A Levi está vendo mais pessoas comprando seus produtos, especialmente jovens. Boss comentou que a empresa, sob a liderança da CEO Michelle Gass, está se saindo melhor e atraindo novos clientes, principalmente entre 18 e 30 anos. Isso ajudou a aumentar os preços e a frequência das compras. A empresa também melhorou suas margens de lucro e reduziu custos.
O analista acredita que a Levi pode ter um bom desempenho nas vendas durante as temporadas de Páscoa e Primavera, superando as expectativas do setor. A marca continua popular no mercado de vestuário.

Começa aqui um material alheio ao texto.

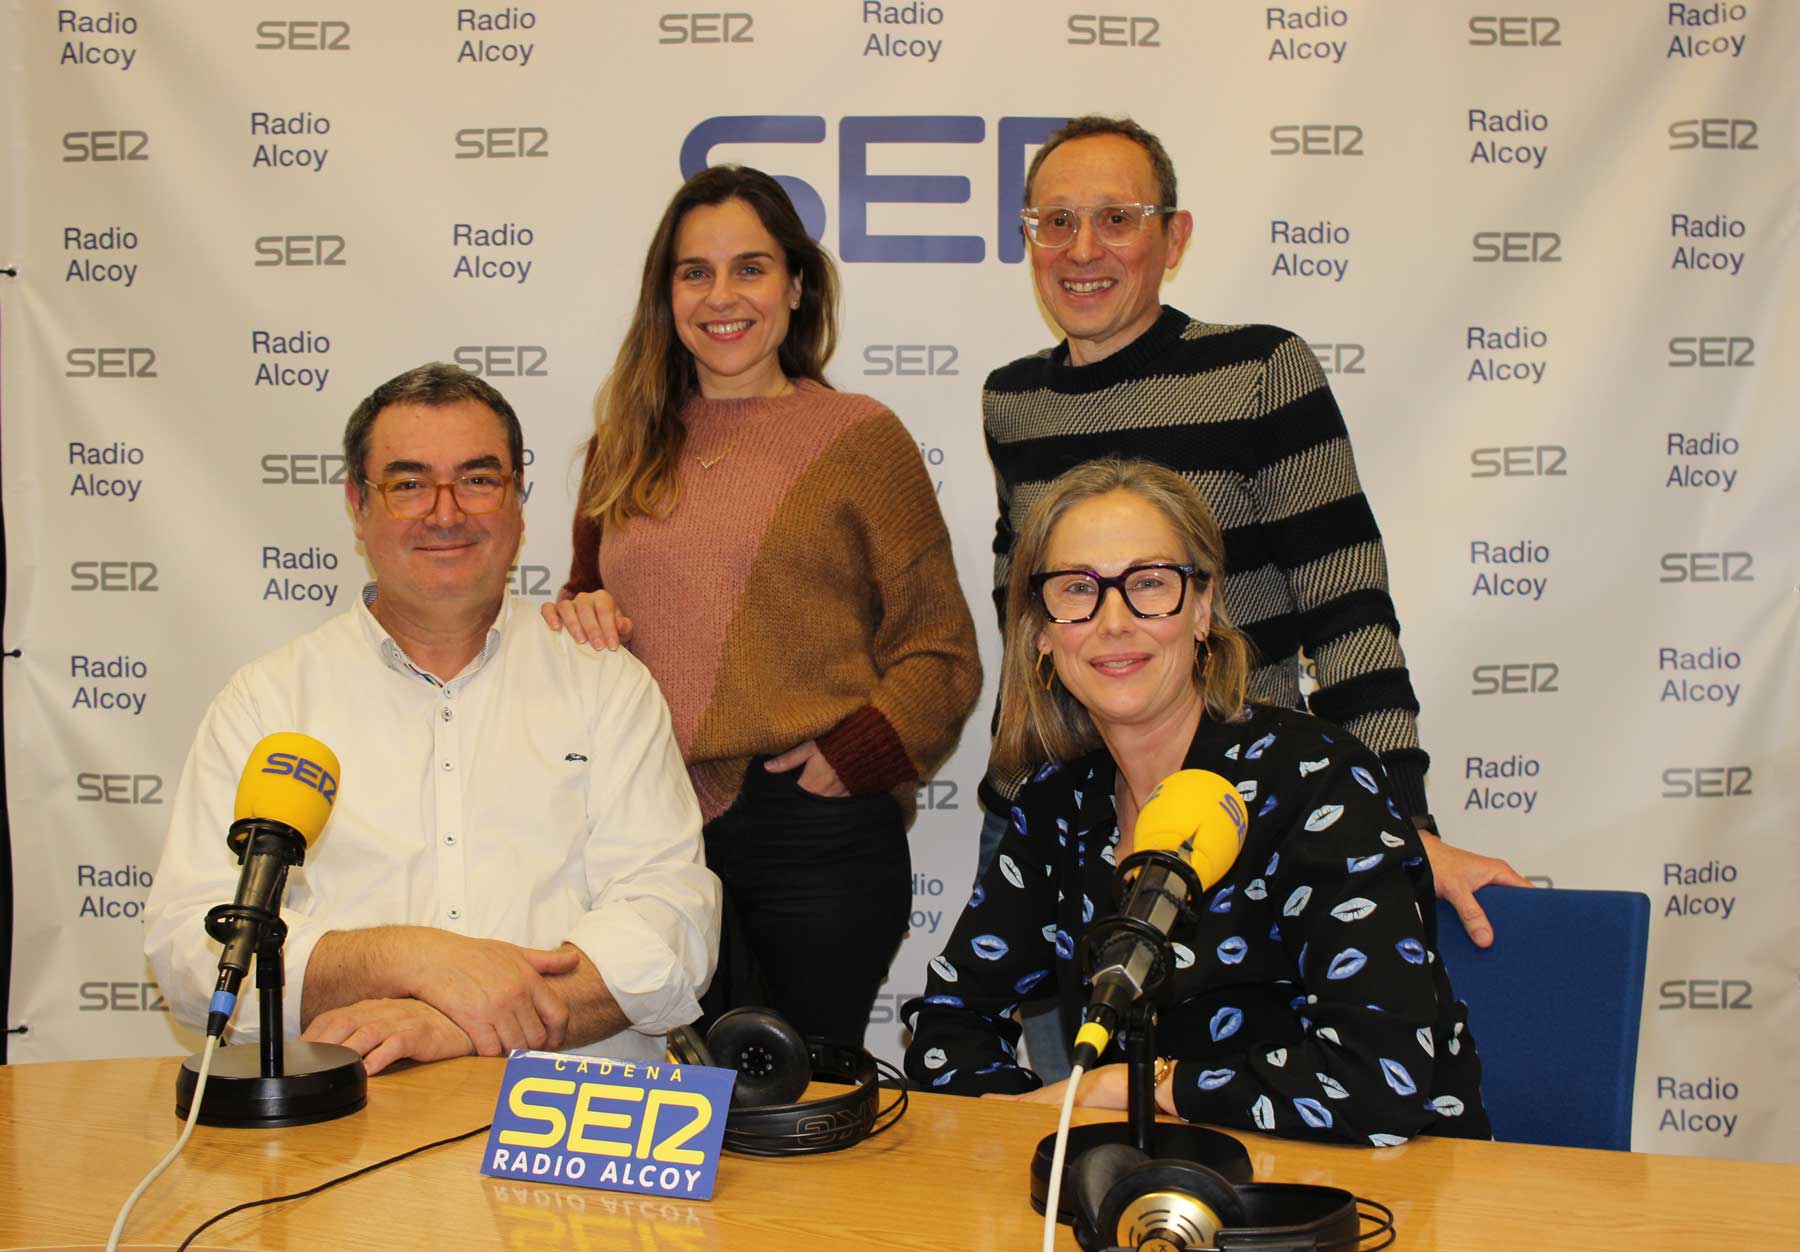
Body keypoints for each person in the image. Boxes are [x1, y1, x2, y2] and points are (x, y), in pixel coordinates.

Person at [981, 115, 1527, 952]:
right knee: (1066, 1086)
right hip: (1059, 827)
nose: (1082, 247)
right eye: (1055, 222)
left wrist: (1402, 822)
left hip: (1241, 817)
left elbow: (1348, 614)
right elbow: (1027, 624)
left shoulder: (1263, 372)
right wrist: (1022, 799)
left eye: (1117, 218)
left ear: (1175, 237)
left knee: (1213, 1081)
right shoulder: (1011, 404)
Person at [144, 363, 720, 1074]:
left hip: (568, 1132)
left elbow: (672, 924)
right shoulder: (269, 702)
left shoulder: (604, 684)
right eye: (409, 484)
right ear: (358, 506)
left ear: (518, 500)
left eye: (478, 480)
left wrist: (456, 1021)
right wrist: (411, 958)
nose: (446, 514)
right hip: (346, 1128)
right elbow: (192, 948)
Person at [904, 459, 1490, 1145]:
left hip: (1372, 1195)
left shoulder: (1316, 780)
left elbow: (1378, 1082)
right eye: (1076, 589)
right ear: (1040, 631)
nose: (1113, 621)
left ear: (1203, 609)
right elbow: (949, 1026)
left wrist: (1128, 1087)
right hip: (1156, 1193)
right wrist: (1043, 1139)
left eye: (1149, 584)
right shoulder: (1057, 803)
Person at [543, 165, 981, 1045]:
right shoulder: (620, 449)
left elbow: (943, 650)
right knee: (681, 1111)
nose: (721, 296)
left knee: (800, 1108)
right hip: (645, 835)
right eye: (694, 272)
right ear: (664, 297)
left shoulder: (859, 436)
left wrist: (857, 755)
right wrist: (575, 611)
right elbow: (588, 601)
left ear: (796, 284)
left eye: (750, 267)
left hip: (812, 835)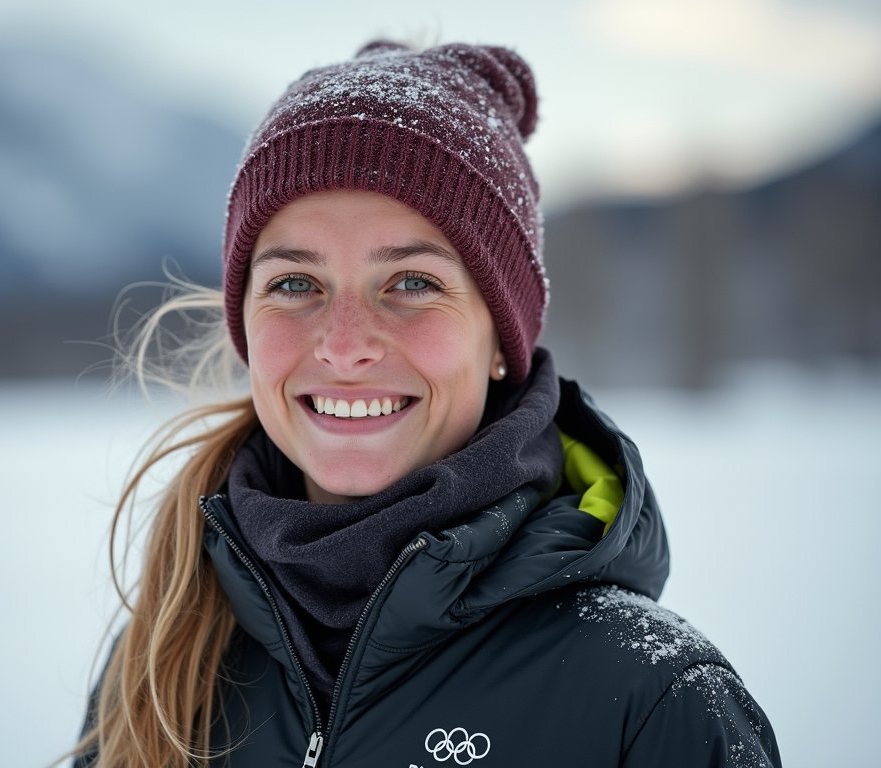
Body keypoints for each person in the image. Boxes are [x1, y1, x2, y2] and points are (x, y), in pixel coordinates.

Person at [72, 41, 781, 767]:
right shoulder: (165, 659)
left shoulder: (650, 698)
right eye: (294, 284)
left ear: (501, 338)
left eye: (411, 282)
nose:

Após uma queda de 30% nas ações da Levi Strauss nos últimos seis meses, a empresa recebeu uma atualização positiva da JPMorgan. O analista Matthew Boss elevou a classificação da marca para “overweight”, embora tenha reduzido o preço-alvo em 11%, agora fixado em R$ 17. Essa nova meta indica um potencial de valorização de 26% em relação ao fechamento mais recente das ações.
A Levi Strauss observou um aumento na demanda e nas margens de lucro, especialmente entre consumidores jovens. Boss destacou que a combinação do desempenho das ações e a melhoria do perfil de negócios sob a liderança da CEO Michelle Gass representa uma oportunidade atraente para investidores. Ele mencionou que a expansão do mercado endereçado da marca, focada em vestuário denim, resultou em um aumento da demanda global por quatro trimestres consecutivos.
Além disso, a empresa tem atraído novos clientes, principalmente na faixa etária de 18 a 30 anos, o que tem contribuído para o aumento dos preços médios de venda e para compras mais frequentes. A Levi também registrou margens brutas ampliadas e economias nos custos de produtos, além de melhorias nas vendas de produtos a preço integral.
O analista da JPMorgan acredita que a Levi pode se beneficiar de uma demanda maior por vestuário durante as temporadas de Páscoa e Primavera, superando as expectativas do setor atacadista dos Estados Unidos, que se mostram mais fracas. A empresa, que já apresenta um perfil de rentabilidade mais forte em comparação a 2019, continua a ser uma marca popular no setor de vestuário.